Brooklyn Nerd Comedy Stumbles

A small picture called The Baxter from writer and director Michael Showalter—who plays the title character, a nerd type some may know better as a Poindexter—begins with a good plot premise, then stumbles and falls flat.

The Baxter, as he describes himself in a clumsy narrative, is accountant Elliot, one of those competent New Yorkers who shows up for work on time and hasn't overcome his adolescent awkwardness. Showalter presents his leading man as is, doubting himself, living in a Brooklyn walkup and reading the dictionary for pleasure.

In walks an attractive blueblood portrayed by Elizabeth Banks, a client who makes an inexplicably open play for Elliot right there in his modest office. It's enough to make Elliot go weak in the knees, which he does, much to the chagrin of a geeky temp (Michelle Williams) who nearly locked lips with Elliot before the saucy Banks sashayed in. Most of the movie involves watching Elliot, who becomes engaged to Banks, bounce back and forth like a tennis ball.

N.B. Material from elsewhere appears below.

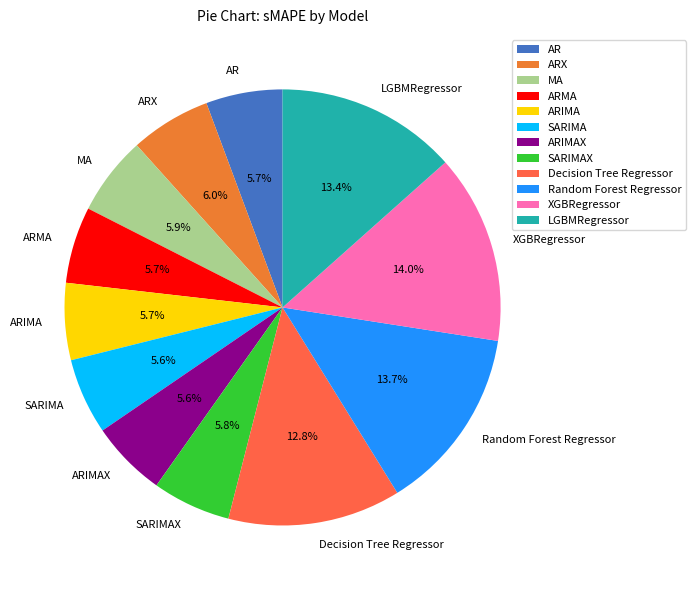

Is it true that AR is 6% of the pie?

True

The love triangle gets complicated with a fourth person—Banks' hunky ex-boyfriend (Justin Theroux)—who shows up to woo the Banks babe and what is intended to be madcap is mediocre in Showalter's hands. Flashback framing reveals too much too soon, giving the picture a droning inevitability. Showalter tells the story in bits, part farce, part testimonial, part routine and the comedy is sketchy. The Baxter trips in a bar scene with Paul Rudd as yet another character, yukking it up at in-jokes with more side characters, and this is where Showalter loses focus.

Elliot, neither sufficiently goofy nor appealing, is grating—as shallow as the social climber in one scene, yet all thumbs in love with the geek girl a few minutes later. At his worst, he is downright shabby, stringing the Banks character along while cozying up to the secretary. When he faces making a choice, he is like someone who, when invited out for a beer, stalls for a better deal.

That makes Elliot an everyman, perpetually looking over a shoulder while he's talking to someone, and he loses his noble nerd status relatively quickly. Nerds are supposed to understand rejection and loneliness; this guy would sell his mother for a party in the Hamptons. He wants to be like everyone else so desperately that it isn't convincing in those few instances when he does not.

Peter Dinklage (The Station Agent) nets a few chuckles as a swishy midget, but the best scenes belong to Michelle Williams as the temp. She fumbles and stammers, coming out of the rain or stepping into an amateur night spotlight, and she's smart enough to pack her bags and head back to Ohio, which allows her to deadpan the movie's funniest line. As the odd duck with Big City goals, it is her—not the Baxter—we're rooting for by the end of a movie that neglects to provide the real McCoy.